Yesterday’s best practice is today’s bad habit
According to Sara Kimmel, Vice President of Research and Advisory Services at Human Capital Media, change makes a lot of people uncomfortable because when things are changing, they’re not entirely sure what they should be doing or how they can best prepare for whatever is coming that’s going to be different.
“The answer on how to make things more efficient and effective in the workplace was to create more structure, codify more process and practices and rules of thumb to make things better,” said Kimmel. “But the workplace that businesses and employees are facing now never really stops changing. And yesterday’s best practice can be today’s bad habit that keeps us from being competitive in the marketplace.”
So, what’s the answer? Kimmel believes the solution is two-fold. First, learn to be a better collaborator by reaching out to other people in the organization and utilize their strengths. Second, learn to be a better communicator.
“If things are changing, people need to know and they need to know what they should be doing,” said Kimmel. “They need to know how things have been changing. This is what we’ve learned about successful management in businesses today from the research.”
The courage to reinvent yourself
According to Carrie Brown, Vice President of User Adoption for SAP, it takes courage to be changed, to lead change and to live in change.
“As you become accomplished with an area, it’s good to remind yourself that there’s more that you don’t know than there is that you know,” said Brown. “It takes courage to continue to reinvent yourself and to help others reinvent themselves.”
What if employees push back? Can they still serve as a change agent without having to step up to the aforementioned characteristics?

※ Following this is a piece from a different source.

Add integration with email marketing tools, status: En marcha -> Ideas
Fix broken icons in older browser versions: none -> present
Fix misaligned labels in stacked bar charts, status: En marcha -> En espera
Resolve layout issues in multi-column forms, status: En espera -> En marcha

Showing up and bringing your best intentions and capabilities and participating is part of being in the change process, according to Brown.
“You don’t always have to lead the process, but you don’t have to resist the process either.”
Removing the blinders
Marcia Conner of Impact Ingenuity found that large organizations are “beautifully blinded” towards change and are not that different from the people who are resistant to it.

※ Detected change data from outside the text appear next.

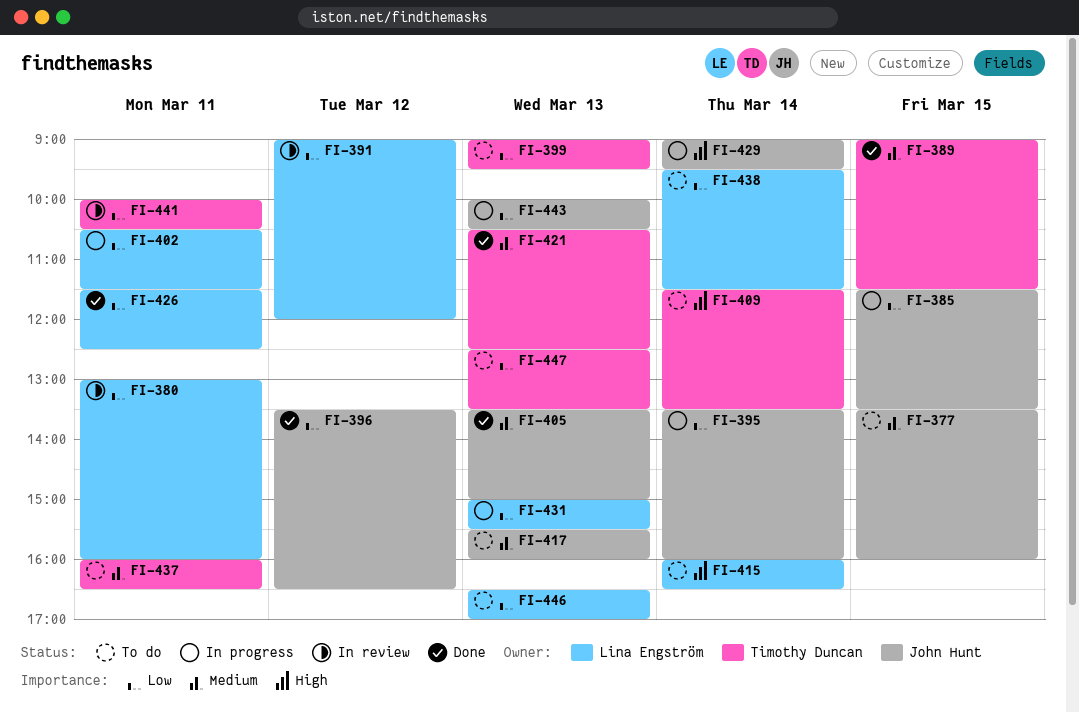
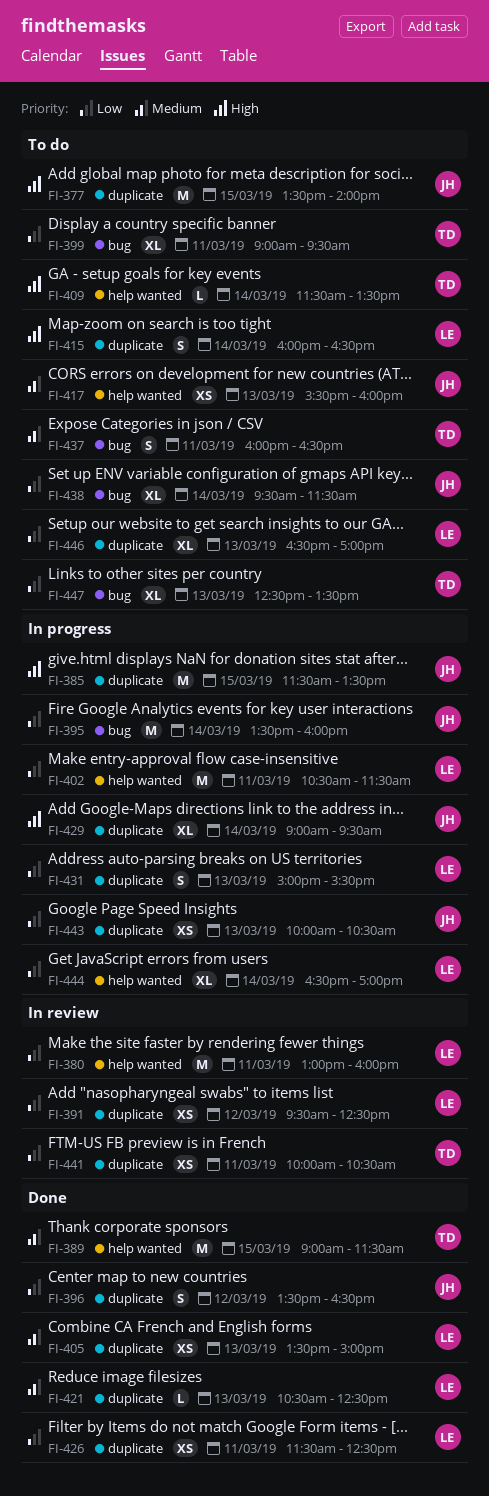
FI-377, priority: Medium -> High
FI-377, ends: 16:00 -> 14:00
FI-385, priority: Low -> High
FI-391, begins: 09:00 -> 09:30
FI-391, ends: 12:00 -> 12:30
FI-399, day: Mar 13 -> Mar 11
FI-405, owner: John Hunt -> Lina Engström
FI-421, owner: Timothy Duncan -> Lina Engström
FI-438, owner: Lina Engström -> John Hunt
FI-444: none -> present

“Those who embrace it are the ones who aim for perspective transformation,” said Conner. “I encourage everyone to think about what makes each individual unique and figure out who they are and how they can move forward.”
And while most organizations try to hire the smartest people they can, when they arrive at the organization, they are often treated like idiots.
“I encourage everyone to actually realize we have brilliant people around us, and we should be treating them that way,” said Connor.
Moving beyond the status quo
More than 50% of every knowledge workers’ time is spent on simply maintaining the status quo – which is a global waste of resources and a nonstop dampener of innovation. So how do we get past this? Instead of asking employees to do more, ask instead what can be replaced?
As Conner puts it: “What we can remove that is not working well today and how can we find more efficient, effective, fun, vibrant and energetic ways of working and replace those that we have been doing for so long because ‘that’s how we always do it around here’”?
By 2020, 83% of the workforce is going to be contingent. The roles people play are constantly changing and the way work gets done is changing, according to SAP’s Carrie Brown.
“People are moving from less static roles into more dynamic roles so the ability to consider what to stop doing is something we don’t do often enough.”
Human Capital Media’s Sara Kimmel agrees, believing that efficiency comes from more innovation – which comes from reflection and thinking about what you are doing.
“People are not machines. You can’t just fit more in by being busier. You have to fit more in by thinking about how things could be better and how things could be different.”